_What you are asked to do_: Whenever the word "повидлом" shows up in a line of the data, copy that line.

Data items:

= = = = = = =

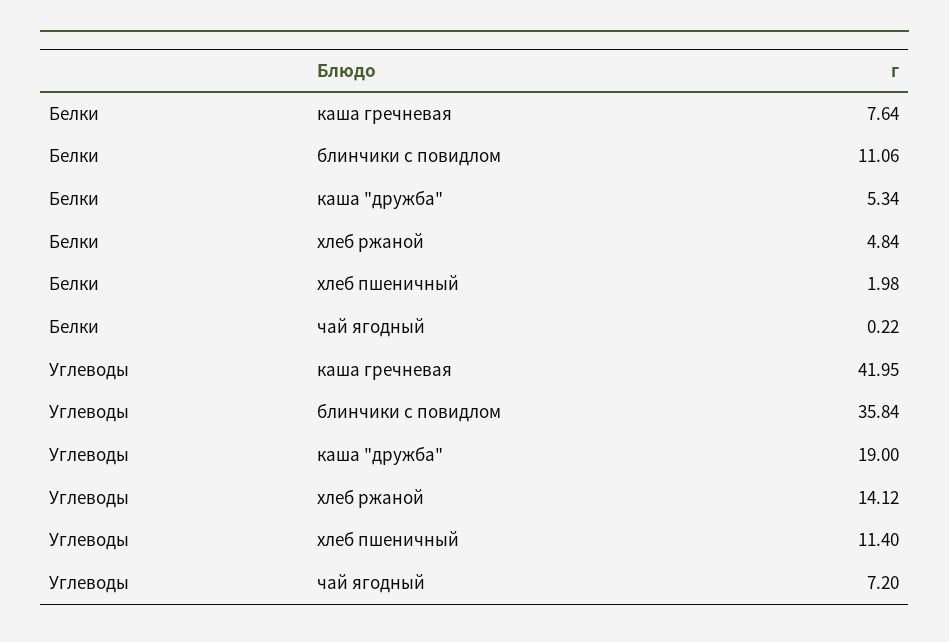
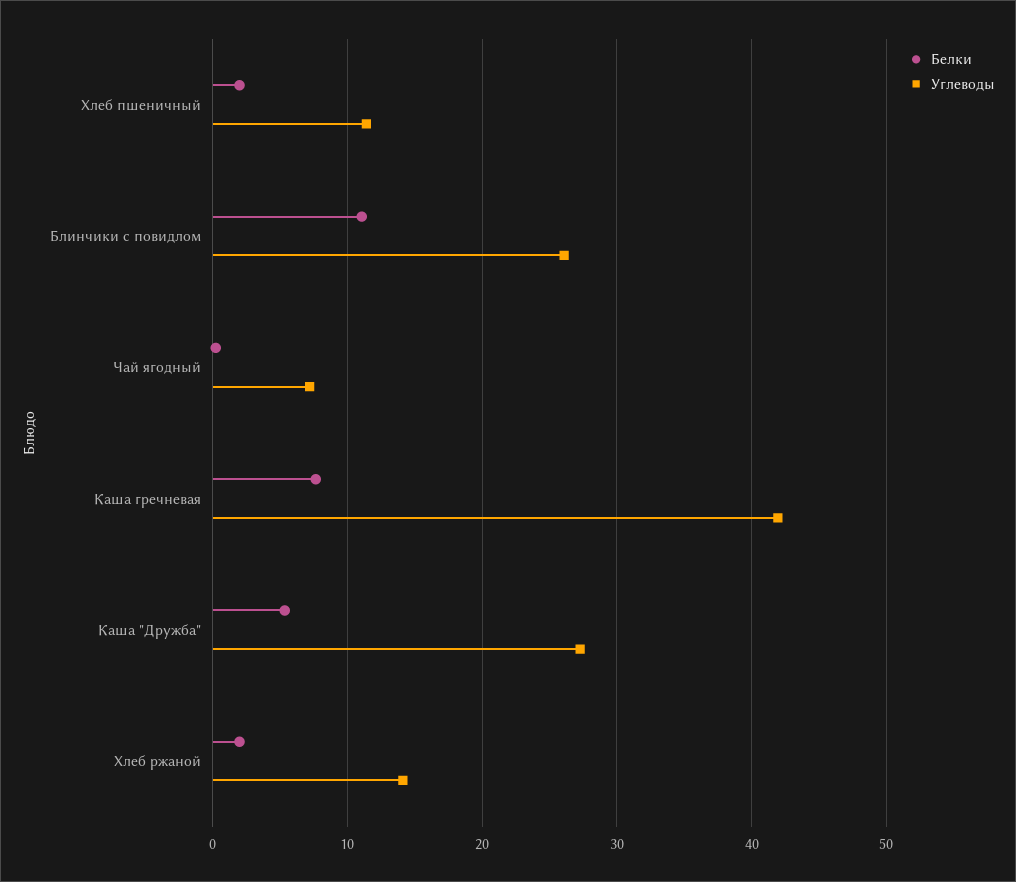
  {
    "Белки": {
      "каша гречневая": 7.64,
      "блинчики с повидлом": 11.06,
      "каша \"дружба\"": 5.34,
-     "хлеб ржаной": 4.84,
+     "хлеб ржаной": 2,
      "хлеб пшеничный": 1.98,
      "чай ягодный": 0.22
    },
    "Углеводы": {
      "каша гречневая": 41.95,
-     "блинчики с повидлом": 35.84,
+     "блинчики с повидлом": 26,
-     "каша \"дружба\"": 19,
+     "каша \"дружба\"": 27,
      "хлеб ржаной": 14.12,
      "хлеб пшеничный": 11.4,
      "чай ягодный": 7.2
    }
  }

= = = = = = =

_Reply to the exercise_:
      "блинчики с повидлом": 11.06,
-     "блинчики с повидлом": 35.84,
+     "блинчики с повидлом": 26,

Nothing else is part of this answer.